### WORK TASK
Give back exactly the lines from the one containing "unsigned| MUL| | |" through the end of the records, including both, and no others.

[Records contained in a dataset]
#####

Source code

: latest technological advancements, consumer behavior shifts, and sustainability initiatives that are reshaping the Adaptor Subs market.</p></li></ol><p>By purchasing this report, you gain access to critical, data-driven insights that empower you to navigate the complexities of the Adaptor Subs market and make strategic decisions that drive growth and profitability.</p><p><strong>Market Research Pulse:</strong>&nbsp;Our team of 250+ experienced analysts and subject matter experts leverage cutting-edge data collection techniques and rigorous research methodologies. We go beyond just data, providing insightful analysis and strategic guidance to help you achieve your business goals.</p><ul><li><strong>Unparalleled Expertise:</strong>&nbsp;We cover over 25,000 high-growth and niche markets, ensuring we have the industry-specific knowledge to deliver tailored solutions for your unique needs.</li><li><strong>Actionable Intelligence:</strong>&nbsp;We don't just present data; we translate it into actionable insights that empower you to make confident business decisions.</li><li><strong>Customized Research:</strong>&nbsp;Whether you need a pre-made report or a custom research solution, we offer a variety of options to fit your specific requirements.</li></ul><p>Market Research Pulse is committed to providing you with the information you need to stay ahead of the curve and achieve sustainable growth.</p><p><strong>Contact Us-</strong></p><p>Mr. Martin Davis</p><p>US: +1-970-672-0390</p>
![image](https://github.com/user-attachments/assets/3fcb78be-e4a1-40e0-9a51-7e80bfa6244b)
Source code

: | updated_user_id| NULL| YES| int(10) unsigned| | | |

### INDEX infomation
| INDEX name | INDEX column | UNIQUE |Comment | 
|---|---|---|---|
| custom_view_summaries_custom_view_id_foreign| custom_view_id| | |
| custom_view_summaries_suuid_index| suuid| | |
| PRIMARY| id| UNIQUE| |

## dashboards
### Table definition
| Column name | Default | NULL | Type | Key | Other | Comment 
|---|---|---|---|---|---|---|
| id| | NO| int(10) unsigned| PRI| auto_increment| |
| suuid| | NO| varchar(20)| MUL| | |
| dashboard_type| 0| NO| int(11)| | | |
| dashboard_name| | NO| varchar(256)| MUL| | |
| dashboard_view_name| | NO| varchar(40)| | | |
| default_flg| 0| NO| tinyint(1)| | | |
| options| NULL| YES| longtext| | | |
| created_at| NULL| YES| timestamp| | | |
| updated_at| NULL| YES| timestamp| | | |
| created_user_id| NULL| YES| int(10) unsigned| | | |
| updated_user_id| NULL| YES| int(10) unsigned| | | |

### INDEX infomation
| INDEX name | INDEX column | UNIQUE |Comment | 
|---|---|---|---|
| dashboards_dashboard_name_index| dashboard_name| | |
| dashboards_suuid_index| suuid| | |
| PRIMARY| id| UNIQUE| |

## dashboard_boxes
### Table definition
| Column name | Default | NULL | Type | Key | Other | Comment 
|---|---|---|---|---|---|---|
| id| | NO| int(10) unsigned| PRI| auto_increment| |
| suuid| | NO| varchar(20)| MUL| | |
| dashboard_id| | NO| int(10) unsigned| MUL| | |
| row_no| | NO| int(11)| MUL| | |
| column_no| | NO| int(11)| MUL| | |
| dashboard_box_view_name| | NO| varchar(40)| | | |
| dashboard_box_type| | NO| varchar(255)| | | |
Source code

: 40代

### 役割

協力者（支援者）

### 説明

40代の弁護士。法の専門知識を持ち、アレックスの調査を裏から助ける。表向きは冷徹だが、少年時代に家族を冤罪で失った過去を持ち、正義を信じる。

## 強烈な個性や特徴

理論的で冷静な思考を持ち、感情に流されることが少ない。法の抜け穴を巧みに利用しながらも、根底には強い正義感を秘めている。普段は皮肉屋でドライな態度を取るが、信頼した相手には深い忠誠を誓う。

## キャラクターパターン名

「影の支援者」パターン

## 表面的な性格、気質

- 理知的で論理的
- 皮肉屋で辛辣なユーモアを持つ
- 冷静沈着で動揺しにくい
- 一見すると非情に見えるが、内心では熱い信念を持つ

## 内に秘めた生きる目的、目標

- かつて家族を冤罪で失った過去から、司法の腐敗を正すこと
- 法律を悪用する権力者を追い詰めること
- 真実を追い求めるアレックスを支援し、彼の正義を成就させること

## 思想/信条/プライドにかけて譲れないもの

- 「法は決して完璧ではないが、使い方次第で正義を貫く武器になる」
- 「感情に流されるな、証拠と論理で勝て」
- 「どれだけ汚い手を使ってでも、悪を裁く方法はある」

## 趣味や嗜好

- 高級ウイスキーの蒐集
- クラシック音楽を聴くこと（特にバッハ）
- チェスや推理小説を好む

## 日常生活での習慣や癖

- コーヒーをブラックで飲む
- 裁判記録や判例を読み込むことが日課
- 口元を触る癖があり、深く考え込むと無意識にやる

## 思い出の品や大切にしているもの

#####

### RESPONSE TO THE EXERCISE
| dashboard_id| | NO| int(10) unsigned| MUL| | |
| row_no| | NO| int(11)| MUL| | |
| column_no| | NO| int(11)| MUL| | |
| dashboard_box_view_name| | NO| varchar(40)| | | |
| dashboard_box_type| | NO| varchar(255)| | | |
Source code

: 40代

### 役割

協力者（支援者）

### 説明

40代の弁護士。法の専門知識を持ち、アレックスの調査を裏から助ける。表向きは冷徹だが、少年時代に家族を冤罪で失った過去を持ち、正義を信じる。

## 強烈な個性や特徴

理論的で冷静な思考を持ち、感情に流されることが少ない。法の抜け穴を巧みに利用しながらも、根底には強い正義感を秘めている。普段は皮肉屋でドライな態度を取るが、信頼した相手には深い忠誠を誓う。

## キャラクターパターン名

「影の支援者」パターン

## 表面的な性格、気質

- 理知的で論理的
- 皮肉屋で辛辣なユーモアを持つ
- 冷静沈着で動揺しにくい
- 一見すると非情に見えるが、内心では熱い信念を持つ

## 内に秘めた生きる目的、目標

- かつて家族を冤罪で失った過去から、司法の腐敗を正すこと
- 法律を悪用する権力者を追い詰めること
- 真実を追い求めるアレックスを支援し、彼の正義を成就させること

## 思想/信条/プライドにかけて譲れないもの

- 「法は決して完璧ではないが、使い方次第で正義を貫く武器になる」
- 「感情に流されるな、証拠と論理で勝て」
- 「どれだけ汚い手を使ってでも、悪を裁く方法はある」

## 趣味や嗜好

- 高級ウイスキーの蒐集
- クラシック音楽を聴くこと（特にバッハ）
- チェスや推理小説を好む

## 日常生活での習慣や癖

- コーヒーをブラックで飲む
- 裁判記録や判例を読み込むことが日課
- 口元を触る癖があり、深く考え込むと無意識にやる

## 思い出の品や大切にしているもの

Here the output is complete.